NAB’s business survey for September is out, with more evidence that Australia’s mining sector is gathering momentum.

The September data showed business conditions edged higher to a reading of +15, while confidence towards the outlook held steady after falling in August.

Here’s a summary of the key statistics:

Source: NAB

And elsewhere in the report, the data clearly showed that Australia’s mining sector has consolidated its recent gains.

“By industry, mining again is reporting the strongest outcomes and confidence,” Oster said.

That’s been the case throughout 2018, although the mining readings have declined from their May highs.

However, there was a clear pick-up in September for both mining conditions:

And confidence:

In addition, NAB looked at capacity utilisation as one of their key themes for the month.

The measure “reflects both the current demand for a firms output as well as the results of past investment decisions”, NAB said.

It’s an important variable both the demand for products, as well as a company’s ability to boost production if needed. And the mining sector leads the way on that front too:

“Capacity utilisation is highest in mining, where rates are around 4% above average for that industry,” NAB said.

“This is unsurprising given the strength in demand for the sector’s output over the last decade, which spurred a large investment boom.”

The results of the business survey align with recent NAB research on the ground in WA, which showed upward pressure on wages in specific mining regions along with a big pipeline of new investment projects.
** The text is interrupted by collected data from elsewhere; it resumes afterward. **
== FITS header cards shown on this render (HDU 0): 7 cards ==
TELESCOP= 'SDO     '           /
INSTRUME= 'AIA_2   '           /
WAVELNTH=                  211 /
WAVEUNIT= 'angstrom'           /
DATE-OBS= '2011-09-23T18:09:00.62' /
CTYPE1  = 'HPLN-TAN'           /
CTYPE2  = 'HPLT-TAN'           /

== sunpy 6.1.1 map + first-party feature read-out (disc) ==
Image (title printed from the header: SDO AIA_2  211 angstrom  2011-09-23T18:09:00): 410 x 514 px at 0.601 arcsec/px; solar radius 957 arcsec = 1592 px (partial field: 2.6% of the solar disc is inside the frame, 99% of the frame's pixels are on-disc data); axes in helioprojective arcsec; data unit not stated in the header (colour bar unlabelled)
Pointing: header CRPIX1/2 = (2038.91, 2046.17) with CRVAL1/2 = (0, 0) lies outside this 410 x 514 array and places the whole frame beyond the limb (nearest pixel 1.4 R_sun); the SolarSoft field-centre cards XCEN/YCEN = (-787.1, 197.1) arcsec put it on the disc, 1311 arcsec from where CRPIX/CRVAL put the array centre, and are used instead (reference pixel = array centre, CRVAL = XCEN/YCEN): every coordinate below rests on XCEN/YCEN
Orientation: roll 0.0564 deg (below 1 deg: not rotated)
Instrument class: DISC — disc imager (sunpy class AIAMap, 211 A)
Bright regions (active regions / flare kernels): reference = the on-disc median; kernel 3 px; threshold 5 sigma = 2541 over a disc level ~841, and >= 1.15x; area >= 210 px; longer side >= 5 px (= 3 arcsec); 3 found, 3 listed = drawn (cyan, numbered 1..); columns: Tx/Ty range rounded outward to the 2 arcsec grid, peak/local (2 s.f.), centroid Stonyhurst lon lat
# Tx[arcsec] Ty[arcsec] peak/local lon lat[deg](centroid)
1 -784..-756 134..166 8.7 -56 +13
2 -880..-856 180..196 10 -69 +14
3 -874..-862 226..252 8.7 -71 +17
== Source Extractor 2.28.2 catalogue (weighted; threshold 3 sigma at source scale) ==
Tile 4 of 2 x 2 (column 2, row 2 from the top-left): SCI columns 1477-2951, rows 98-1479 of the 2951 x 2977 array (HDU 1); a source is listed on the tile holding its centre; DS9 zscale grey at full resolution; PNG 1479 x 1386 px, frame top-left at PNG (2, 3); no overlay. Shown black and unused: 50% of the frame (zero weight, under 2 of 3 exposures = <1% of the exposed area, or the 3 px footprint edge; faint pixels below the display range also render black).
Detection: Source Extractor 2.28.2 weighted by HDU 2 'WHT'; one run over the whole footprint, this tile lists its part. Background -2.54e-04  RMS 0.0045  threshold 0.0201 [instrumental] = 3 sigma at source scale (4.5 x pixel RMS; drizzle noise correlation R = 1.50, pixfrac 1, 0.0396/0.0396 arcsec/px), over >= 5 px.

Within the major sub-indexes, trading and profitability held steady but there was a notable pick-up in the employment reading.

“The employment index continues to suggest growth in employment of over 20,000 per month over the next six months,” said NAB chief economist Alan Oster.

Assuming a steady participation rate, “we should see further declines in the unemployment rate over the rest of 2018 and into 2019”.

That represents a slightly more optimistic view than the RBA’s most recent set of projections, which forecast the unemployment rate will stay at around 5.5% by the end of this year.